Proposal for fixing dchar ranges

Wed Mar 19 14:55:08 PDT 2014

19-Mar-2014 18:42, Marco Leise пишет:
> Am Tue, 18 Mar 2014 23:18:16 +0400
> schrieb Dmitry Olshansky <dmitry.olsh at gmail.com>:
>
>>> Related:
>>>     - What normalization do D strings use. Both Linux and
>>>       MacOS X use UTF-8, but the binary representation of non-ASCII
>>>       file names is different.
>>
>> There is no single normalization to fix on.
>> D programs may be written for Linux only, for Mac-only or for both.
>
> Normalizations C and D are the non lossy ones and as far as I
> understood equivalent. So I agree.
>

Right, the KC & KD ones are really all about fuzzy matching and searching.

>> IMO we should just provide ways to normalize strings.
>> (std.uni.normalize has 'normalize' for starters).
>
> I wondered if anyone will actually read up on normalization
> prior to touching Unicode strings. I didn't, Andrei didn't and
> so on...
> So I expect strA == strB to be common enough, just like floatA
> == floatB until the news spread.

If that of any comfort other languages are even worse here. In C++ your 
are hopeless without ICU.

> Since == is supposed to
> compare for equivalence, could we hide all those details in
> an opaque string type and offer correct comparison functions?

Well, turns out the Unicode standard ties equivalence to normalization 
forms. In other words unless both your strings are normalized the same 
way there is really no point in trying to compare them.

As for opaque type - we could have say String!NFC and String!NFD or 
some-such. It would then make sure the normalization is the right one.

>>>     - How do we handle sorting strings?
>>
>> Unicode collation algorithm and provide ways to tweak the default one.
>
> I wish I didn't look at the UCA. Jeeeez...
> But yeah, that's the way to go.

Needless to say I had a nice jaw-dropping moment when I realized what 
elephant I have missed with our std.uni (somewhere in the middle of the 
work).

> Big frameworks like Java added a Collate class with predefined
> constants for several languages. That's too much work for us.
> But the API doesn't need to preclude adding those.

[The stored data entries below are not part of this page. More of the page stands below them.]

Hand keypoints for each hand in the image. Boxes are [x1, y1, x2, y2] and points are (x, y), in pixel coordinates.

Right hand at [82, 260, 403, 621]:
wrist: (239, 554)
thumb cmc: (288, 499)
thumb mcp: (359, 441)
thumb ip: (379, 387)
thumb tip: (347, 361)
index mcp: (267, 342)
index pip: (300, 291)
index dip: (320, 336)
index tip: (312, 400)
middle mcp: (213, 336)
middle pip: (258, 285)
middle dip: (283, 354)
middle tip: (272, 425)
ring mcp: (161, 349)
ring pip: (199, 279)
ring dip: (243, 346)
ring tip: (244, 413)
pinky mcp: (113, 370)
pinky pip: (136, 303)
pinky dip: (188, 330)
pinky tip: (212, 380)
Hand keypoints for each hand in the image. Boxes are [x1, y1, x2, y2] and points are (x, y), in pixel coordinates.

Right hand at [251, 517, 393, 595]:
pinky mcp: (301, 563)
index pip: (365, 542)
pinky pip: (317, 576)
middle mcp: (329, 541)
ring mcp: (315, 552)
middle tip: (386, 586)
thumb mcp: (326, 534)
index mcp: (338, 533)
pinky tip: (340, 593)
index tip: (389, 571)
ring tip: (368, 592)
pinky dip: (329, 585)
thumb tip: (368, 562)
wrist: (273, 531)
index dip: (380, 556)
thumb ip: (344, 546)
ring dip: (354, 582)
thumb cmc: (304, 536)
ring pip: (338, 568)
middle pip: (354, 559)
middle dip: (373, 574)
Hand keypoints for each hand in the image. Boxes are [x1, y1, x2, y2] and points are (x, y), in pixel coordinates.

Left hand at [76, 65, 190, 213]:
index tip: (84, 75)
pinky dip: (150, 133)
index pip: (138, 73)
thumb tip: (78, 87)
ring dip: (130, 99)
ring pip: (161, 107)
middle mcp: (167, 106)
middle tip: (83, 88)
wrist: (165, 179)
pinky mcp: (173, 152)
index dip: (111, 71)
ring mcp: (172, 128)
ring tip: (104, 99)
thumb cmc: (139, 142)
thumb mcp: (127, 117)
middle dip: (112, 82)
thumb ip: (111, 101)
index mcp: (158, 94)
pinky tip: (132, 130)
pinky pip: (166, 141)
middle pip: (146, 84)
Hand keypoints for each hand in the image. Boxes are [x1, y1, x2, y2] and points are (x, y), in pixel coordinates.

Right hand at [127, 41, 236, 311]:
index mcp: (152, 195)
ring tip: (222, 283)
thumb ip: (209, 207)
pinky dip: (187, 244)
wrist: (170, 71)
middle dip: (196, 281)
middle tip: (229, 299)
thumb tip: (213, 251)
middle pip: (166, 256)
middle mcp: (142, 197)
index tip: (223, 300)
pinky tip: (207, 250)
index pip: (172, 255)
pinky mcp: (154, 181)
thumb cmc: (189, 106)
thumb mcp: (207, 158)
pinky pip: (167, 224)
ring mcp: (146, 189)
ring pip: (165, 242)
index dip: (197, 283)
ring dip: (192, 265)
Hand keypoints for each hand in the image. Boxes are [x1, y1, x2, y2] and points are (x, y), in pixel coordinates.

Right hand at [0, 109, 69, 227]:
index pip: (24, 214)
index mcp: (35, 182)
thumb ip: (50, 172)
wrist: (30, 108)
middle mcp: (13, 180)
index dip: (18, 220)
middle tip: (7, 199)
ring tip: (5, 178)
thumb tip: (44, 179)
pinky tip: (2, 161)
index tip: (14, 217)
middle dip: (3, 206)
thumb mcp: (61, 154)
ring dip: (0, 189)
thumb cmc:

Indeed some kind of Collator is in order. On the use side of things it's 
simply a functor that compares strings. The fact that it's full of 
tables and the like is well hidden. The only thing above that is caching 
preprocessed strings, that maybe useful for databases and string indexes.

>>> The topic matter is complex, but not difficult (as in rocket science).
>>> If we really want to find a solution, we should form an expert group
>>> and stop talking until we read the latest Unicode specs.
>>
>> Well, I did. You seem motivated, would you like to join the group?
>
> Yes, I'd like to see a Unicode 6.x approved stamp on D.
> I didn't know that you already wrote all the simple algorithms
> for 2.064. Those would have been my candidates to work on, too.
> Is there anything that can be implemented in a day or two? :)
>

Cool, consider yourself enlisted :)
I reckon word and line breaking algorithms are piece of cake compared to 
UCA. Given the power toys of CodepointSet and toTrie it shouldn't be 
that hard to come up with prototype. Then we just move precomputed 
versions of related tries to std/internal/ and that's it, ready for 
public consumption.

>> D (or any library for that matter) won't ever have all possible
>> tinkering that Unicode standard permits. So I expect D to be "done" with
>> Unicode one day simply by reaching a point of having all universally
>> applicable stuff (and stated defaults) plus having a toolbox to craft
>> your own versions of algorithms. This is the goal of new std.uni.
>
> Sorting strings is a very basic feature, but as I learned now
> also highly complex.  I expected some kind of tables for
> download that would suffice, but the rules are pretty detailed.
> E.g. in German phonebook order, ä/ö/ü has the same order as
> ae/oe/ue.

This is tailoring, an awful thing that makes cultural differences what 
they are in Unicode ;)

What we need first and furthermost DUCET based version (default Unicode 
collation element tables).

-- 
Dmitry Olshansky